**Document section**.
+ + + + +

Anoctamin/TMEM16 family members have recently been identified as novel calcium-activated chloride channels, and dysregulation of many family members participates in tumorigenesis and progression. However, the exact role of anoctamin5 (ANO5), one member of this family, in thyroid cancer is still not clarified. In this study, we firstly found that the expression levels of ANO5 was significantly downregulated in thyroid cancer compared to adjacent normal tissue by mining the public GEO database. Subsequently, we further demonstrated that the expression levels of ANO5 was significantly downregulated in 69.5% (57/82) clinical thyroid cancer tissues using real-time PCR assay. Moreover, western blot assay also showed that ANO5 was downregulated in papillary thyroid cancer and follicular thyroid cancer compared to adjacent noncancerous tissues. Furthermore, some biological and functional in vitro experiments proved that ANO5 knockdown promotes thyroid cancer cell migration and invasion but overexpression of ANO5 inhibits these phenotypes. By analyzing gene set enrichment, we found that lower ANO5 expression was positively associated with JAK/STAT3 signaling pathway. Collectively downregulation of ANO5 promotes thyroid cancer cell migration and invasion by affecting JAK/STAT3 pathway.

Introduction

Papillary thyroid cancer (PTC) and follicular thyroid cancer (FTC) are the most common types of thyroid cancer, accounting for 94% of all cases (1). Most of them are differentiated and have a good prognosis with a 10-year survival rate of >92% (2). But among clinical staging criteria, metastatic lymphadenopathy is one of the best predictors of a poor prognosis, recurrence and motility (35) as it likely reflects aggressive primary tumor biology (6,7) (seer.cancer.gov/statfacts/html/oralcav.html). So exploring the mechanism of lymph node metastasis will deepen our understanding of malignant characteristics of some differentiated thyroid cancer.

+ + + + +

**Records provided**.
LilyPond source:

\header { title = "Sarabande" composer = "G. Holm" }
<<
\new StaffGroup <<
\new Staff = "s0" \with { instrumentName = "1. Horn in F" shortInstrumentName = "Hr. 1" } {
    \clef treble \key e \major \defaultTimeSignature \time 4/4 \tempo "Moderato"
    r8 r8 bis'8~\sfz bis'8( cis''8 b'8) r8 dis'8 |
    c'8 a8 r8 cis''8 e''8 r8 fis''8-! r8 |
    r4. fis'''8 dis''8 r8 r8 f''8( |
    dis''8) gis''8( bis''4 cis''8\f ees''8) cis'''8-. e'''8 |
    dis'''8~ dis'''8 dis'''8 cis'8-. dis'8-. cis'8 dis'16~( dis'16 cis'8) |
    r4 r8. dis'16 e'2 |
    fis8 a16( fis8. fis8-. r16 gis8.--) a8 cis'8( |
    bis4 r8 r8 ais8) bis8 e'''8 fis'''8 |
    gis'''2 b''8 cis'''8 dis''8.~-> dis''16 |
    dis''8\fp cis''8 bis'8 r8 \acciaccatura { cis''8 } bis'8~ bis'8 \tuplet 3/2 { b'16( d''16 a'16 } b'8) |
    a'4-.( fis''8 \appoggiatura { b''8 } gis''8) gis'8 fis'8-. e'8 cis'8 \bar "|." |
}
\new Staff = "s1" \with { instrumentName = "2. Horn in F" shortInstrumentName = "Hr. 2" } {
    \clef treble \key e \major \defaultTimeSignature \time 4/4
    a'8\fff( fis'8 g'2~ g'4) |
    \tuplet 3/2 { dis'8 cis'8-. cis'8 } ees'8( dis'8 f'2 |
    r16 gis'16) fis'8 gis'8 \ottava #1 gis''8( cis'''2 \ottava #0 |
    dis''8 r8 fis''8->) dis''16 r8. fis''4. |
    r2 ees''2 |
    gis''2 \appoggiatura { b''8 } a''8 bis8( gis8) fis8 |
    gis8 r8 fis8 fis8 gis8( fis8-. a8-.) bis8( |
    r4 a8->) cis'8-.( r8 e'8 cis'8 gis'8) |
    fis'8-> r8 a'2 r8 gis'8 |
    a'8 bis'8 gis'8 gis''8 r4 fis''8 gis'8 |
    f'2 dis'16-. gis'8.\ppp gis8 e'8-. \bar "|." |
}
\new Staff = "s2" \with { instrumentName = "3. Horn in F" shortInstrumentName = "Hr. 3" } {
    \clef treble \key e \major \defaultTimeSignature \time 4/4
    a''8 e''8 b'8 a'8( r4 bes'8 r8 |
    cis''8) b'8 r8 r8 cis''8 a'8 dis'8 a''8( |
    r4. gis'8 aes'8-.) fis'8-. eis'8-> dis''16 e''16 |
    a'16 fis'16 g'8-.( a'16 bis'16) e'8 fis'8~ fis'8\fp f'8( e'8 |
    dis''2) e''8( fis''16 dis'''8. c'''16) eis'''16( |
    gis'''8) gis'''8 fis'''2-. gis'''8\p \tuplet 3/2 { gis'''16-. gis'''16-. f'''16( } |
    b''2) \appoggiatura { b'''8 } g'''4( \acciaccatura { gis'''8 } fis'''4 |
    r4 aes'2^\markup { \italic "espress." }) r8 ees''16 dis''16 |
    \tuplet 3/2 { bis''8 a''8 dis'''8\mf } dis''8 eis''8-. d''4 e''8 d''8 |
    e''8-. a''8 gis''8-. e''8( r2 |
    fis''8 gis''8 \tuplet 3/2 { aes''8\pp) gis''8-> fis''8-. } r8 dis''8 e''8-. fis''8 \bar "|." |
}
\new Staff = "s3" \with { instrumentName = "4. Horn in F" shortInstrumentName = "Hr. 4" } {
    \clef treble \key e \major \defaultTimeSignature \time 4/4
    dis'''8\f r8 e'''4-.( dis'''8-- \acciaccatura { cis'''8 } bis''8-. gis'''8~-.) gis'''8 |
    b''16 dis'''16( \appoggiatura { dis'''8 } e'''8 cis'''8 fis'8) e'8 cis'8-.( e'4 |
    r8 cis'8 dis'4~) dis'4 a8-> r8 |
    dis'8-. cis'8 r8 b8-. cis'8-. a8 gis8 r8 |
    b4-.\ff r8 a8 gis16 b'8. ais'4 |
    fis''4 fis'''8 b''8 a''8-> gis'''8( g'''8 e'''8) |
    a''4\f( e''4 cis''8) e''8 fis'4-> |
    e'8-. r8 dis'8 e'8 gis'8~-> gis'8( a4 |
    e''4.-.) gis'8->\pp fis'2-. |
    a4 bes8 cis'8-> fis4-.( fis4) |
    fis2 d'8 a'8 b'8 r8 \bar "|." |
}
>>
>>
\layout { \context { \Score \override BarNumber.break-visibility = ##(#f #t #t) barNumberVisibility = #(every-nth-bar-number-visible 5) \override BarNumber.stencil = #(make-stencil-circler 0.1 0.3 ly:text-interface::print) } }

+ + + + +

**Work instructions**.
**A)** From the passage on ANO5 in thyroid cancer, return the words starting at "Papillary thyroid cancer (PTC)" and ending at "differentiated thyroid cancer.".
**B)** In the passage on ANO5 in thyroid cancer, what share of the clinical thyroid cancer tissues showed significantly downregulated ANO5 on real-time PCR?
**C)** Write what comes next in the passage on ANO5 in thyroid cancer, picking up after its final sentence.

**Task-by-task answers**.
**A)**
Papillary thyroid cancer (PTC) and follicular thyroid cancer (FTC) are the most common types of thyroid cancer, accounting for 94% of all cases (1). Most of them are differentiated and have a good prognosis with a 10-year survival rate of >92% (2). But among clinical staging criteria, metastatic lymphadenopathy is one of the best predictors of a poor prognosis, recurrence and motility (35) as it likely reflects aggressive primary tumor biology (6,7) (seer.cancer.gov/statfacts/html/oralcav.html). So exploring the mechanism of lymph node metastasis will deepen our understanding of malignant characteristics of some differentiated thyroid cancer.

**B)** 69.5% (57 of 82)

**C)**
Anoctamin family (ANO, also known as TMEM16) contains 10 members which are identified as putative intracellular calcium activated chloride channels (8,9). It has been reported that some members of anoctamin family are overexpressed in cancer (10), moreover, overexpression of ANO1 and ANO6 can increase cancer cell migration (11,12). Anoctamin5 (ANO5), also referred to as TMEM16E, is one member of the anoctamin family. Somatic mutation or microdeletion of ANO5 usually results in muscular dystrophy (1318), but its exact role in tumorigenesis and cancer progression is still not clear.

We first evaluated the expression profile of this family in thyroid cancer by mining the public GEO database. We discovered and proved the downregulation of ANO5 expression in thyroid cancer. Thereafter, we revealed that downregulation of ANO5 is negatively associated with lymph node metastasis and inhibition of ANO5 promotes the migration and invasion of thyroid cancer cells. In addition, we also found that lower ANO5 expression was positively associated with JAK/STAT3 pathway which is well-known to be activated during cancer metastasis (19,20). The present results provided novel insight into ANO5's function in thyroid cancer metastasis.

Materials and methods

Tissue specimens and cell lines

Thyroid cancer tissue samples used in this study were harvested from Shanghai Tenth People's Hospital between November, 2013 and December, 2015. Written informed consent from all patients was obtained. Thyroid cancer cell lines TPC-1 and FTC-133 were obtained by Dr Lei Ye in Rui-Jin Hospital. TPC-1 cells were maintained in RPMI-1640 medium and FTC-133 cells were cultured in Dulbecco's modified Eagle's medium (DMEM) supplemented with 10% fetal bovine serum (FBS) (both from HyClone, Logan, UT, USA) 100 U/ml penicillin, and 100 µg/ml streptomycin.

Antibodies and reagents

The target antibodies were purchased from Abcam.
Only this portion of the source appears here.